-- INFORMATION SUPPLIED follows --
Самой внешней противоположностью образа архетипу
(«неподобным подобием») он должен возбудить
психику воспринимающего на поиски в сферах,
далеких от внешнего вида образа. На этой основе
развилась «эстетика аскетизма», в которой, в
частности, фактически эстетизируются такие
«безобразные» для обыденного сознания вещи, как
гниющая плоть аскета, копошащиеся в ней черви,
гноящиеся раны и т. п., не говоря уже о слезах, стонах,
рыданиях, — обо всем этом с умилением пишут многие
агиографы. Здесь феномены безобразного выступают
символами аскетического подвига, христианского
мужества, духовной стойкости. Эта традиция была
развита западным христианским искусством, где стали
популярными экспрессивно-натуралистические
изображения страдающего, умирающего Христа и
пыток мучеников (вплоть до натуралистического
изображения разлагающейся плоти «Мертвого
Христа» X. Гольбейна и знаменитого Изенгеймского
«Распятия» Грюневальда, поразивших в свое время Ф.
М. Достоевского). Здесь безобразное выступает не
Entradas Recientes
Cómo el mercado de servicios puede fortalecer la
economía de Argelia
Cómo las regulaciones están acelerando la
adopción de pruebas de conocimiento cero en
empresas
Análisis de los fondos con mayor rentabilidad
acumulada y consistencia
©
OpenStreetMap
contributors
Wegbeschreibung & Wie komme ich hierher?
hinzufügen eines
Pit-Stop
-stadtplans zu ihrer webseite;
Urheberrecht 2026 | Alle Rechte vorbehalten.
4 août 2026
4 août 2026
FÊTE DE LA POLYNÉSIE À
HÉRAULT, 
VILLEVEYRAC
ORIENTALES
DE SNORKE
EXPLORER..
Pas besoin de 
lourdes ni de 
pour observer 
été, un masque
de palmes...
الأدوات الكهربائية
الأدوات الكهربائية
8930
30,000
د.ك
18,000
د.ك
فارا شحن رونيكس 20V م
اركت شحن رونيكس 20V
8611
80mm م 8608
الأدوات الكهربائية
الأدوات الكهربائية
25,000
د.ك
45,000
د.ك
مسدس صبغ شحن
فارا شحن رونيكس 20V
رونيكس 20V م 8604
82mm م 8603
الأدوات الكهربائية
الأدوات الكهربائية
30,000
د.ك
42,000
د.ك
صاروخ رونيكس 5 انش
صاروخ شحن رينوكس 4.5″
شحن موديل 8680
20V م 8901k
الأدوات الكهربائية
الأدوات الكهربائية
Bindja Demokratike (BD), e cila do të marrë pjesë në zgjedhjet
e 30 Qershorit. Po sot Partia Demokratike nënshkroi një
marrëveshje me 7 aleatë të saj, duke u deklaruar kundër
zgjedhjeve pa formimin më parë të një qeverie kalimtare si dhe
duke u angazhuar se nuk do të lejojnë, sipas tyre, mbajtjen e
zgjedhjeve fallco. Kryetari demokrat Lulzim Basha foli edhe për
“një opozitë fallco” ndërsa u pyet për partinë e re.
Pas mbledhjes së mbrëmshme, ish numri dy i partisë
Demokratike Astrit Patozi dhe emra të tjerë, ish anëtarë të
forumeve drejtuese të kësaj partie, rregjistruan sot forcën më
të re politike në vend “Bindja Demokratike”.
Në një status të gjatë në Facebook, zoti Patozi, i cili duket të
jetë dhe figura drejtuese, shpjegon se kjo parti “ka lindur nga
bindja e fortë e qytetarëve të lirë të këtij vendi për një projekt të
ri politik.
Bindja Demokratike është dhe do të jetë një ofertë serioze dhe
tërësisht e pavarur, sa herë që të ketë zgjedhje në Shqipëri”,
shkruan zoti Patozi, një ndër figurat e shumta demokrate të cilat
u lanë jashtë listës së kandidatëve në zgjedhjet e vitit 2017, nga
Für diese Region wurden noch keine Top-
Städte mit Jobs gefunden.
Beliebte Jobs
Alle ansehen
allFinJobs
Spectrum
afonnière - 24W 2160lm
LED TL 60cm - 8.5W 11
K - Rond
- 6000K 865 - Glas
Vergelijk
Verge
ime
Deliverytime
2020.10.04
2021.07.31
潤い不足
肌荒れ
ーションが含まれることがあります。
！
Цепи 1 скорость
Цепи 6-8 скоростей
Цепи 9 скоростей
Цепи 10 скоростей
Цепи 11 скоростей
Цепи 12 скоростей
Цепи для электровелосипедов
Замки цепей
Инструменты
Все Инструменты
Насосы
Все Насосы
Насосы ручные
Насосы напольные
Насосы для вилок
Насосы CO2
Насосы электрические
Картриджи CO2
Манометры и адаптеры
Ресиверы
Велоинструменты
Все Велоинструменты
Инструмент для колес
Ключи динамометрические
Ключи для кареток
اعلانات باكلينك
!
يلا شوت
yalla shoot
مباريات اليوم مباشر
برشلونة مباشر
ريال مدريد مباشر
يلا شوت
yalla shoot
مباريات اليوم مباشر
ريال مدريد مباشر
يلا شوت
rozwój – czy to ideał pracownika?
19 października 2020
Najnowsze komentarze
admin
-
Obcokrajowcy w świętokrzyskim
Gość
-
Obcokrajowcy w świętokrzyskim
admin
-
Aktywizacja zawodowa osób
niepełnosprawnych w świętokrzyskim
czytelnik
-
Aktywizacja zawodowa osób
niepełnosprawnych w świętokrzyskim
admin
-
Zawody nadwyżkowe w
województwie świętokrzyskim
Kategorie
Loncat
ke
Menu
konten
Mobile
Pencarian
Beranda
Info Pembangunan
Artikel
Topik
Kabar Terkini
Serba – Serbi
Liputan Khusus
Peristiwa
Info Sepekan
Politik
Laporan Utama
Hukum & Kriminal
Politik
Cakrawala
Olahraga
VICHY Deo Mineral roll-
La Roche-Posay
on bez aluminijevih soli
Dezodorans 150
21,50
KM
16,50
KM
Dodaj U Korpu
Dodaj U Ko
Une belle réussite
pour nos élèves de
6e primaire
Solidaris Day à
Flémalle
-- INFORMATION SUPPLIED concluded --
_WORK TO COMPLETE:_ In full and without change, transcribe the data above.

_THE ANSWER:_
Самой внешней противоположностью образа архетипу
(«неподобным подобием») он должен возбудить
психику воспринимающего на поиски в сферах,
далеких от внешнего вида образа. На этой основе
развилась «эстетика аскетизма», в которой, в
частности, фактически эстетизируются такие
«безобразные» для обыденного сознания вещи, как
гниющая плоть аскета, копошащиеся в ней черви,
гноящиеся раны и т. п., не говоря уже о слезах, стонах,
рыданиях, — обо всем этом с умилением пишут многие
агиографы. Здесь феномены безобразного выступают
символами аскетического подвига, христианского
мужества, духовной стойкости. Эта традиция была
развита западным христианским искусством, где стали
популярными экспрессивно-натуралистические
изображения страдающего, умирающего Христа и
пыток мучеников (вплоть до натуралистического
изображения разлагающейся плоти «Мертвого
Христа» X. Гольбейна и знаменитого Изенгеймского
«Распятия» Грюневальда, поразивших в свое время Ф.
М. Достоевского). Здесь безобразное выступает не
Entradas Recientes
Cómo el mercado de servicios puede fortalecer la
economía de Argelia
Cómo las regulaciones están acelerando la
adopción de pruebas de conocimiento cero en
empresas
Análisis de los fondos con mayor rentabilidad
acumulada y consistencia
©
OpenStreetMap
contributors
Wegbeschreibung & Wie komme ich hierher?
hinzufügen eines
Pit-Stop
-stadtplans zu ihrer webseite;
Urheberrecht 2026 | Alle Rechte vorbehalten.
4 août 2026
4 août 2026
FÊTE DE LA POLYNÉSIE À
HÉRAULT, 
VILLEVEYRAC
ORIENTALES
DE SNORKE
EXPLORER..
Pas besoin de 
lourdes ni de 
pour observer 
été, un masque
de palmes...
الأدوات الكهربائية
الأدوات الكهربائية
8930
30,000
د.ك
18,000
د.ك
فارا شحن رونيكس 20V م
اركت شحن رونيكس 20V
8611
80mm م 8608
الأدوات الكهربائية
الأدوات الكهربائية
25,000
د.ك
45,000
د.ك
مسدس صبغ شحن
فارا شحن رونيكس 20V
رونيكس 20V م 8604
82mm م 8603
الأدوات الكهربائية
الأدوات الكهربائية
30,000
د.ك
42,000
د.ك
صاروخ رونيكس 5 انش
صاروخ شحن رينوكس 4.5″
شحن موديل 8680
20V م 8901k
الأدوات الكهربائية
الأدوات الكهربائية
Bindja Demokratike (BD), e cila do të marrë pjesë në zgjedhjet
e 30 Qershorit. Po sot Partia Demokratike nënshkroi një
marrëveshje me 7 aleatë të saj, duke u deklaruar kundër
zgjedhjeve pa formimin më parë të një qeverie kalimtare si dhe
duke u angazhuar se nuk do të lejojnë, sipas tyre, mbajtjen e
zgjedhjeve fallco. Kryetari demokrat Lulzim Basha foli edhe për
“një opozitë fallco” ndërsa u pyet për partinë e re.
Pas mbledhjes së mbrëmshme, ish numri dy i partisë
Demokratike Astrit Patozi dhe emra të tjerë, ish anëtarë të
forumeve drejtuese të kësaj partie, rregjistruan sot forcën më
të re politike në vend “Bindja Demokratike”.
Në një status të gjatë në Facebook, zoti Patozi, i cili duket të
jetë dhe figura drejtuese, shpjegon se kjo parti “ka lindur nga
bindja e fortë e qytetarëve të lirë të këtij vendi për një projekt të
ri politik.
Bindja Demokratike është dhe do të jetë një ofertë serioze dhe
tërësisht e pavarur, sa herë që të ketë zgjedhje në Shqipëri”,
shkruan zoti Patozi, një ndër figurat e shumta demokrate të cilat
u lanë jashtë listës së kandidatëve në zgjedhjet e vitit 2017, nga
Für diese Region wurden noch keine Top-
Städte mit Jobs gefunden.
Beliebte Jobs
Alle ansehen
allFinJobs
Spectrum
afonnière - 24W 2160lm
LED TL 60cm - 8.5W 11
K - Rond
- 6000K 865 - Glas
Vergelijk
Verge
ime
Deliverytime
2020.10.04
2021.07.31
潤い不足
肌荒れ
ーションが含まれることがあります。
！
Цепи 1 скорость
Цепи 6-8 скоростей
Цепи 9 скоростей
Цепи 10 скоростей
Цепи 11 скоростей
Цепи 12 скоростей
Цепи для электровелосипедов
Замки цепей
Инструменты
Все Инструменты
Насосы
Все Насосы
Насосы ручные
Насосы напольные
Насосы для вилок
Насосы CO2
Насосы электрические
Картриджи CO2
Манометры и адаптеры
Ресиверы
Велоинструменты
Все Велоинструменты
Инструмент для колес
Ключи динамометрические
Ключи для кареток
اعلانات باكلينك
!
يلا شوت
yalla shoot
مباريات اليوم مباشر
برشلونة مباشر
ريال مدريد مباشر
يلا شوت
yalla shoot
مباريات اليوم مباشر
ريال مدريد مباشر
يلا شوت
rozwój – czy to ideał pracownika?
19 października 2020
Najnowsze komentarze
admin
-
Obcokrajowcy w świętokrzyskim
Gość
-
Obcokrajowcy w świętokrzyskim
admin
-
Aktywizacja zawodowa osób
niepełnosprawnych w świętokrzyskim
czytelnik
-
Aktywizacja zawodowa osób
niepełnosprawnych w świętokrzyskim
admin
-
Zawody nadwyżkowe w
województwie świętokrzyskim
Kategorie
Loncat
ke
Menu
konten
Mobile
Pencarian
Beranda
Info Pembangunan
Artikel
Topik
Kabar Terkini
Serba – Serbi
Liputan Khusus
Peristiwa
Info Sepekan
Politik
Laporan Utama
Hukum & Kriminal
Politik
Cakrawala
Olahraga
VICHY Deo Mineral roll-
La Roche-Posay
on bez aluminijevih soli
Dezodorans 150
21,50
KM
16,50
KM
Dodaj U Korpu
Dodaj U Ko
Une belle réussite
pour nos élèves de
6e primaire
Solidaris Day à
Flémalle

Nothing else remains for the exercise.